Until the start up of the Cantarell nitrogen plant, enhanced oil recovery for large reservoirs had essentially been carried out by natural or associated gas reinjection, water injection or CO2 injection. However, Bechtel and Pemex have recently provided figures (see Table 2) which demonstrate, for the Cantarell case, that nitrogen is by far the least expensive solution for enhanced oil recovery. Consequently, other companies are currently developing similar projects.

In addition, the successful completion and operation of the Cantarell facility is an important step forward in the commercialisation of large ASU plant based technologies such as:

• IGCC (integrated gasification combined cycle) power plant technology, which is the cleanest of the clean coal and waste to energy technologies, having virtually no sulphur dioxides or nitrous oxides in the emissions. Such plants use between 1500 ton/d and 10000 ton/d of high pressure oxygen and three times as much nitrogen.

• GTL (gas to liquids), a method of converting inaccessible natural gas assets or associated gas from oil fields, which is normally flared, into saleable products. Such plants are currently being considered and could require up to 20 000 ton/d of oxygen and an integrated energy cycle.

The significance can best be demonstrated by considering the performance of some of the individual blocks in the Cantarell facility:

• The amount of air processed is equivalent to that used in a 14 000 ton/d O2 plant which would be used for a 2200 MW IGCC unit – 2.0 million Nm3/h (1.24 million scfm) of air at medium pressure.

• The amount of nitrogen supplied is equivalent to that required for full nitrogen integration by more than four FA technology gas turbines – 1.34 million Nm3/h (1200 million scfd). Nitrogen pressure at Cantarell is 120 bar but the first compressor body discharges at just over 21 bara which is ideal for gas turbine integration.

• The design and operation of ASUs of a commercial size applicable to IGCC and GTL has been demonstrated. The process column diameter of the ASU for IGCC service would be physically smaller than that of Cantarell.

• Large scale steam integration with the ASU is demonstrated. 800 t/h of HP/MP/LP steam is supplied to the condensing/extraction steam turbine drivers used to drive the nitrogen compressors and also to the process.

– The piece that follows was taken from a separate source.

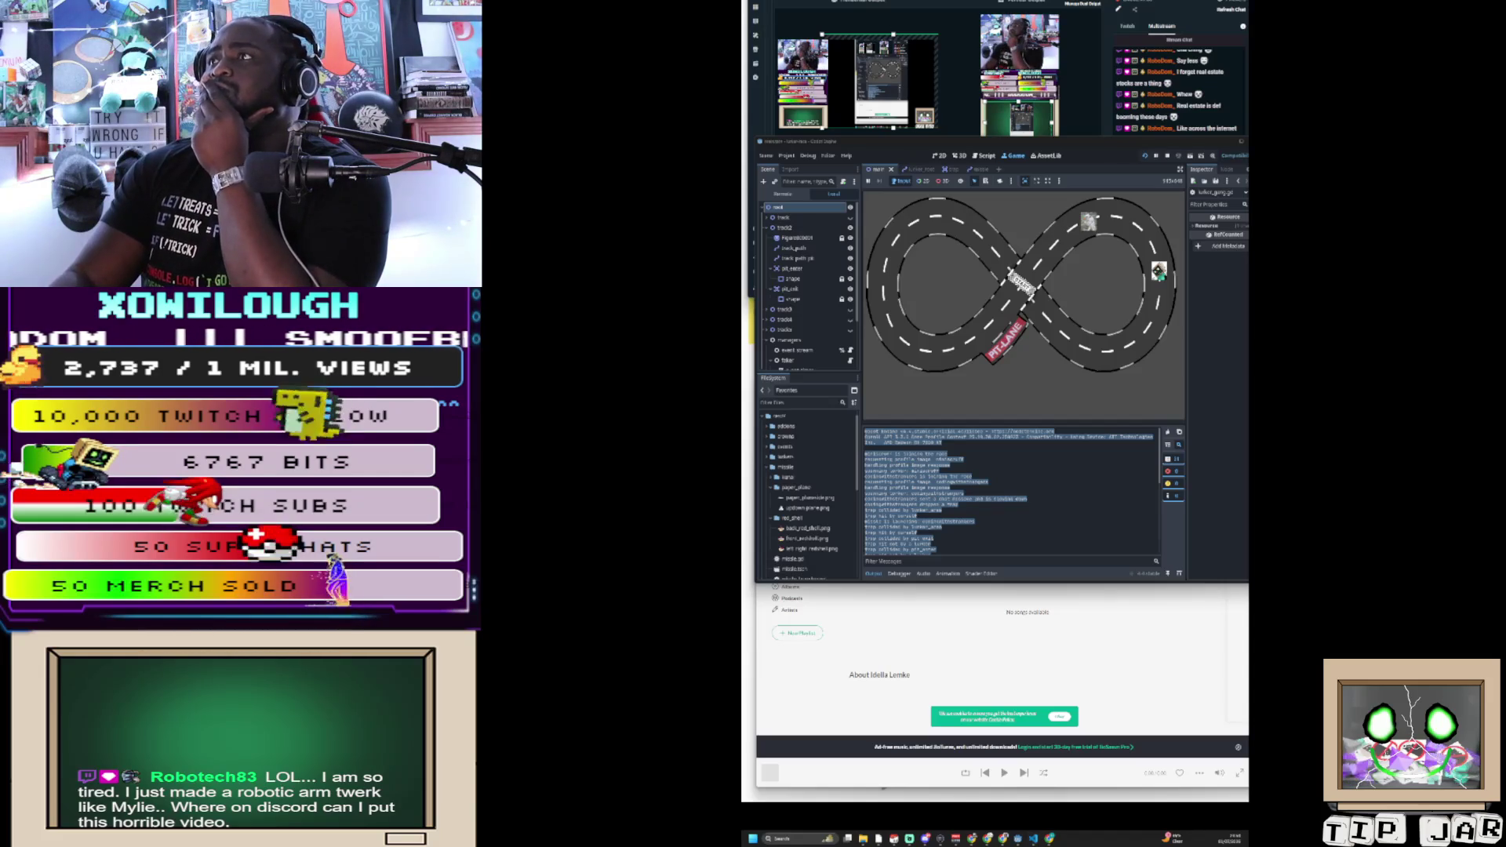
{"action": "key", "text": "alt+Tab"}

• Steam integration with ASU main air compressors was demonstrated at the BOC Gresik plant (MPS, April 2000) where a condensing steam turbine is used to drive the main air compressor. The steam is provided by the gas turbine HRSGs and waste steam from the client upgraded on the BOC facility to turbine requirements.

• Finally, large scale combined seawater cooling and freshwater cooling of the ASU and power generation equipment associated with a large scale IGCC plant is also demonstrated by the Cantarell project.